• _STATED GOAL_: Copy the listing below, beginning with the line containing "name: Exsurge... non praevaleat;" and ending with the line containing "a(jjg) fá(h_j)ci(j)e(jj//jjjh/ijHG.) (,)", both included.
════════════════
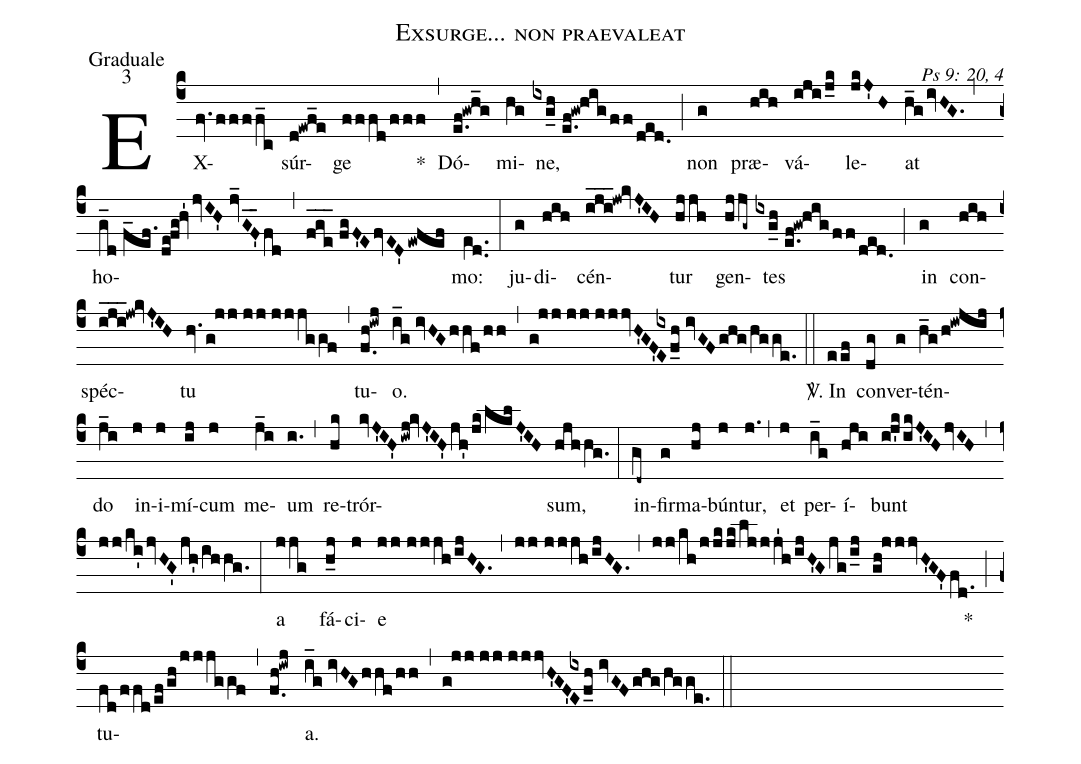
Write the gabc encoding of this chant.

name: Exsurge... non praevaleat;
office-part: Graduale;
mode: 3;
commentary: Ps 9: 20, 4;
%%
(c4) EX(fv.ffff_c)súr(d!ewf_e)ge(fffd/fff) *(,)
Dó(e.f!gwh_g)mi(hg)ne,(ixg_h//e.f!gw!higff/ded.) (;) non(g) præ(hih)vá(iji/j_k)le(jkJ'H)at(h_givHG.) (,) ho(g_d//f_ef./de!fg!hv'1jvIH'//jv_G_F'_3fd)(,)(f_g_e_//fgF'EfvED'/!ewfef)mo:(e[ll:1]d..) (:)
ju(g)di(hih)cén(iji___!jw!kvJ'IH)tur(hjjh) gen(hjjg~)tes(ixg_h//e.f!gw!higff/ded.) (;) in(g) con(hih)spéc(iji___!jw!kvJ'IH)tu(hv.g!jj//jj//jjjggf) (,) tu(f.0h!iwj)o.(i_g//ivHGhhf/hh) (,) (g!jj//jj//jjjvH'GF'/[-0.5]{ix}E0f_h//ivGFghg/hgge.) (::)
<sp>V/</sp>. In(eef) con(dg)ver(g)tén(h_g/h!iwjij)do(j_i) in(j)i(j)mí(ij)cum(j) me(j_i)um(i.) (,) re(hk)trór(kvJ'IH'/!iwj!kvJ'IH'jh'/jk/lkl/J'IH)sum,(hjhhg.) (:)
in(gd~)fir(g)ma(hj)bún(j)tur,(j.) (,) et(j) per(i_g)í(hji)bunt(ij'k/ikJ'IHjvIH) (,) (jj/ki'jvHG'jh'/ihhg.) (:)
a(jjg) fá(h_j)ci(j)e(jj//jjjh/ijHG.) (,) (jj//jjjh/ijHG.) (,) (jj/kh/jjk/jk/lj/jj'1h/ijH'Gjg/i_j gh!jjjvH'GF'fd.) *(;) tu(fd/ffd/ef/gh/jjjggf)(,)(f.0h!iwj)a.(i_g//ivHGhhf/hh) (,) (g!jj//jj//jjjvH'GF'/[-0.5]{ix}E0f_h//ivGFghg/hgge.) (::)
════════════════
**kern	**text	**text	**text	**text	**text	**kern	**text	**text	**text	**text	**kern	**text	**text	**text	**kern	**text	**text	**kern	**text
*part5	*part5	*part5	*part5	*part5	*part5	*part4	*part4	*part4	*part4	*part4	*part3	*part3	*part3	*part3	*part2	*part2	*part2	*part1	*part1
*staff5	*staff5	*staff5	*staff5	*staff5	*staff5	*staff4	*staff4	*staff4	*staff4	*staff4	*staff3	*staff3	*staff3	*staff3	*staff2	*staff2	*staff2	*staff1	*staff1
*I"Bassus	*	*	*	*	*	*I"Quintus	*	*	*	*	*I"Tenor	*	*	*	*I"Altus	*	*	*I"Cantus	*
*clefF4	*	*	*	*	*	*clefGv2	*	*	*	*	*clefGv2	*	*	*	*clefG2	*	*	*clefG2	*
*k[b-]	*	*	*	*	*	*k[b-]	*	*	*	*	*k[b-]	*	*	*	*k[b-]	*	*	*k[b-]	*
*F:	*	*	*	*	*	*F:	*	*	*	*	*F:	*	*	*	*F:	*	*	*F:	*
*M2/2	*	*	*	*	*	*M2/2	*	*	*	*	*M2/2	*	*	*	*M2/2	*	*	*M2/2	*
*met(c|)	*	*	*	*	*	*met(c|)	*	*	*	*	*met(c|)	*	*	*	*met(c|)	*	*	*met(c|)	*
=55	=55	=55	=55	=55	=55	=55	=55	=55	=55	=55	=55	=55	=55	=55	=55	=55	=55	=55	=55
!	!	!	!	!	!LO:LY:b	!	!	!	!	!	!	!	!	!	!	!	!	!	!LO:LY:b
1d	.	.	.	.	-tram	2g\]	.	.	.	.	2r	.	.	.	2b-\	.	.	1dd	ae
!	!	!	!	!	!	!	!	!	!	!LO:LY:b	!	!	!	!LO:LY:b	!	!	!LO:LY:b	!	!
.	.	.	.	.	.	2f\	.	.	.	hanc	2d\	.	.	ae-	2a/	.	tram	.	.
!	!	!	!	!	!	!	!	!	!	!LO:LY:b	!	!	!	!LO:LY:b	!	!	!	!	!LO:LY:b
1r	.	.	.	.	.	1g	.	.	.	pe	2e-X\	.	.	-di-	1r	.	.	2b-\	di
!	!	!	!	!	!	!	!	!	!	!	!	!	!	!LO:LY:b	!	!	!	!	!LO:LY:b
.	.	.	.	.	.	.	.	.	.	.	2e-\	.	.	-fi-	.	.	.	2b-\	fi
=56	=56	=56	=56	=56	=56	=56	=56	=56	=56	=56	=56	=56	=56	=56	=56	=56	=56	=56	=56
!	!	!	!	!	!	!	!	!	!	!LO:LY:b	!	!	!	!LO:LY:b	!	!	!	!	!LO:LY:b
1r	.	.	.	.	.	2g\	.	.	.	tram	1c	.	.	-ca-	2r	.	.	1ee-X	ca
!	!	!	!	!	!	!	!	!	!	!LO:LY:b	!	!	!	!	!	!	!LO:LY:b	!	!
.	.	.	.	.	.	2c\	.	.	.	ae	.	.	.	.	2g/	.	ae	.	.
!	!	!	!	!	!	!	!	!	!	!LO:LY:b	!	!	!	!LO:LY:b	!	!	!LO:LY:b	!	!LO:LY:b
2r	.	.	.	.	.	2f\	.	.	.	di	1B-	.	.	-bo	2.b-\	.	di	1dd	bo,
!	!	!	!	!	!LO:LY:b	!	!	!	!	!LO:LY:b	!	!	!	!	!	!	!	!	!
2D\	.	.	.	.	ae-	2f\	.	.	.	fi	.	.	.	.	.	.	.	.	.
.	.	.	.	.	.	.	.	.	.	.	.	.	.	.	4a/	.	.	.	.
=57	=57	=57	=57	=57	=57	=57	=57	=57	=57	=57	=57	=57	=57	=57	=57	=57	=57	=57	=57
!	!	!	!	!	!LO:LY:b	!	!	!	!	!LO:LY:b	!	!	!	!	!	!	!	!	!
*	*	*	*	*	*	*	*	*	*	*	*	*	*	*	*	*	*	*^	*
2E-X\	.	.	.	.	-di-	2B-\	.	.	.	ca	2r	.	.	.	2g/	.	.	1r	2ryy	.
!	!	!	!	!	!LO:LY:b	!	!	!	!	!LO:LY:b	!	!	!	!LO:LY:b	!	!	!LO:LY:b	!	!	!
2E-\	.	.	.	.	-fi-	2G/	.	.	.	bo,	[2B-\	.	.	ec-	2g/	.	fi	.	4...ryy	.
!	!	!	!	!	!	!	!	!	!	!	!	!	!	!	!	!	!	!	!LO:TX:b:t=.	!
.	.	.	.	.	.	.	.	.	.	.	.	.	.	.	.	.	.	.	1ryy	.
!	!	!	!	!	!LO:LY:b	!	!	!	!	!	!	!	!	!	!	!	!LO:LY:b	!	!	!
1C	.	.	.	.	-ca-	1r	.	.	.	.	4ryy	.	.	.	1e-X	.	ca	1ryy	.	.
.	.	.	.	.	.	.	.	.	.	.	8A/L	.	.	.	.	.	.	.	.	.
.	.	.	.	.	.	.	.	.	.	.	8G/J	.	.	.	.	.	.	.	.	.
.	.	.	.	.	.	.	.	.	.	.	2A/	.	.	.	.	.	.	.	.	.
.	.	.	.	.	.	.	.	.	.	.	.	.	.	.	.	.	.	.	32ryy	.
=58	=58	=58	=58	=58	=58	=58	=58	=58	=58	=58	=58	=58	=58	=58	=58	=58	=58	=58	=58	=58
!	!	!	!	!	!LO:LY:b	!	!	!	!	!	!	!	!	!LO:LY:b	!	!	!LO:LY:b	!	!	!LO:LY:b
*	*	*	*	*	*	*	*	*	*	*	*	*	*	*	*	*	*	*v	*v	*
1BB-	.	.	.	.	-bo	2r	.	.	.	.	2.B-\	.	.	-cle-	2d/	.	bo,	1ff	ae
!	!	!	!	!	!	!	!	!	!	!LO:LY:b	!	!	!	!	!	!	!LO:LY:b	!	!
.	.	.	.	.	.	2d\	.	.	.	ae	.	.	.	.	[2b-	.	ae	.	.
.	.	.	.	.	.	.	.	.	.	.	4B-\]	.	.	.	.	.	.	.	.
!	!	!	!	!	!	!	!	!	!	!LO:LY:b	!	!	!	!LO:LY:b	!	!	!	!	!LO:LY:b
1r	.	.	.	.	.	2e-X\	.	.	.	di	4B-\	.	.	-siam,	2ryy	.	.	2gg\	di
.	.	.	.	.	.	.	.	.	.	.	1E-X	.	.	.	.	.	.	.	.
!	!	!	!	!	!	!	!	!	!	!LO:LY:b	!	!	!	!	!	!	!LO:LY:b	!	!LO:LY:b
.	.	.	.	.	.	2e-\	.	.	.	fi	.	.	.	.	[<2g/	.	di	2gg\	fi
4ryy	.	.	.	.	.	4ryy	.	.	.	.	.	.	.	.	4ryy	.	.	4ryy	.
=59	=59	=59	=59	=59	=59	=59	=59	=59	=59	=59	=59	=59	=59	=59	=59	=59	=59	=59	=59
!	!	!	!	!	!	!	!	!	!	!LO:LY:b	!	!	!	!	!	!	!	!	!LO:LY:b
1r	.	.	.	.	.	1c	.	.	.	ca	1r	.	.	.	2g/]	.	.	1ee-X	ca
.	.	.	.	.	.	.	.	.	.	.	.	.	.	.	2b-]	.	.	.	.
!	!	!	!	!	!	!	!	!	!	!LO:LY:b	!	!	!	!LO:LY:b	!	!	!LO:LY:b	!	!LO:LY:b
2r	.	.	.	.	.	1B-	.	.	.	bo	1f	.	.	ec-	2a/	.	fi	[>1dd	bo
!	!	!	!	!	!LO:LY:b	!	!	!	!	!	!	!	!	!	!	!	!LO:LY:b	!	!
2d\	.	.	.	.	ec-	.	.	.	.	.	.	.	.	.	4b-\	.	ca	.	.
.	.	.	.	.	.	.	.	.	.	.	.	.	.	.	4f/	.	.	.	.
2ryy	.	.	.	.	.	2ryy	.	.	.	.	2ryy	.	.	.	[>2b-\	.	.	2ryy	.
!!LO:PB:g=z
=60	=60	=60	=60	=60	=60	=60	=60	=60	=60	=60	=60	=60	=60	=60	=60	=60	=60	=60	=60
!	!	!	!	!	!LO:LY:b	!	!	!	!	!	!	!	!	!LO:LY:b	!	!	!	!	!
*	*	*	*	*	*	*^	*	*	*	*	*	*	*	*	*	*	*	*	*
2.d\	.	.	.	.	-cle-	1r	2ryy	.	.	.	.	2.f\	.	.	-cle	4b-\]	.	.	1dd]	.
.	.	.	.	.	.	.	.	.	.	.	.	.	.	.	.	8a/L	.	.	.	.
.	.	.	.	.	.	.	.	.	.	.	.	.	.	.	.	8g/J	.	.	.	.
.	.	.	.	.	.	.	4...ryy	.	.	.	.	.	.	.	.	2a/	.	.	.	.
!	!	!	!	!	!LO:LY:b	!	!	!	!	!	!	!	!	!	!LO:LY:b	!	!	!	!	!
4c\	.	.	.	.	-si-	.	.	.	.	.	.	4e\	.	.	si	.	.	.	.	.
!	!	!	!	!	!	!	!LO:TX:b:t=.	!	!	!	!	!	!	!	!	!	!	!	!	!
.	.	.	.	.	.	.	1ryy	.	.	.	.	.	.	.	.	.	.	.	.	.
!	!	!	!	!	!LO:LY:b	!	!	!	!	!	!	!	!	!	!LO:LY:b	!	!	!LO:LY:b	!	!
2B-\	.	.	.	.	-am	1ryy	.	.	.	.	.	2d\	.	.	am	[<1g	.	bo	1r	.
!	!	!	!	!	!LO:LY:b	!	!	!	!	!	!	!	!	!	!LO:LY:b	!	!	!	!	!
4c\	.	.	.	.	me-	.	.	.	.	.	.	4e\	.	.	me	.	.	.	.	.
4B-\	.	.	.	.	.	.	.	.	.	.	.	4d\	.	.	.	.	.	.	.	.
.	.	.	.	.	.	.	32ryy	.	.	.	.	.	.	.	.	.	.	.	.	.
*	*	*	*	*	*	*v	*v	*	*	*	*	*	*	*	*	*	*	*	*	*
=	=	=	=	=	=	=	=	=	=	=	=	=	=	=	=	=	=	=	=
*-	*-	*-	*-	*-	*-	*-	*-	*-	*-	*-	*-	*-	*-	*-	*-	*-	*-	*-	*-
════════════════
• _THE COMPLETED TASK_:
name: Exsurge... non praevaleat;
office-part: Graduale;
mode: 3;
commentary: Ps 9: 20, 4;
%%
(c4) EX(fv.ffff_c)súr(d!ewf_e)ge(fffd/fff) *(,)
Dó(e.f!gwh_g)mi(hg)ne,(ixg_h//e.f!gw!higff/ded.) (;) non(g) præ(hih)vá(iji/j_k)le(jkJ'H)at(h_givHG.) (,) ho(g_d//f_ef./de!fg!hv'1jvIH'//jv_G_F'_3fd)(,)(f_g_e_//fgF'EfvED'/!ewfef)mo:(e[ll:1]d..) (:)
ju(g)di(hih)cén(iji___!jw!kvJ'IH)tur(hjjh) gen(hjjg~)tes(ixg_h//e.f!gw!higff/ded.) (;) in(g) con(hih)spéc(iji___!jw!kvJ'IH)tu(hv.g!jj//jj//jjjggf) (,) tu(f.0h!iwj)o.(i_g//ivHGhhf/hh) (,) (g!jj//jj//jjjvH'GF'/[-0.5]{ix}E0f_h//ivGFghg/hgge.) (::)
<sp>V/</sp>. In(eef) con(dg)ver(g)tén(h_g/h!iwjij)do(j_i) in(j)i(j)mí(ij)cum(j) me(j_i)um(i.) (,) re(hk)trór(kvJ'IH'/!iwj!kvJ'IH'jh'/jk/lkl/J'IH)sum,(hjhhg.) (:)
in(gd~)fir(g)ma(hj)bún(j)tur,(j.) (,) et(j) per(i_g)í(hji)bunt(ij'k/ikJ'IHjvIH) (,) (jj/ki'jvHG'jh'/ihhg.) (:)
a(jjg) fá(h_j)ci(j)e(jj//jjjh/ijHG.) (,) (jj//jjjh/ijHG.) (,) (jj/kh/jjk/jk/lj/jj'1h/ijH'Gjg/i_j gh!jjjvH'GF'fd.) *(;) tu(fd/ffd/ef/gh/jjjggf)(,)(f.0h!iwj)a.(i_g//ivHGhhf/hh) (,) (g!jj//jj//jjjvH'GF'/[-0.5]{ix}E0f_h//ivGFghg/hgge.) (::)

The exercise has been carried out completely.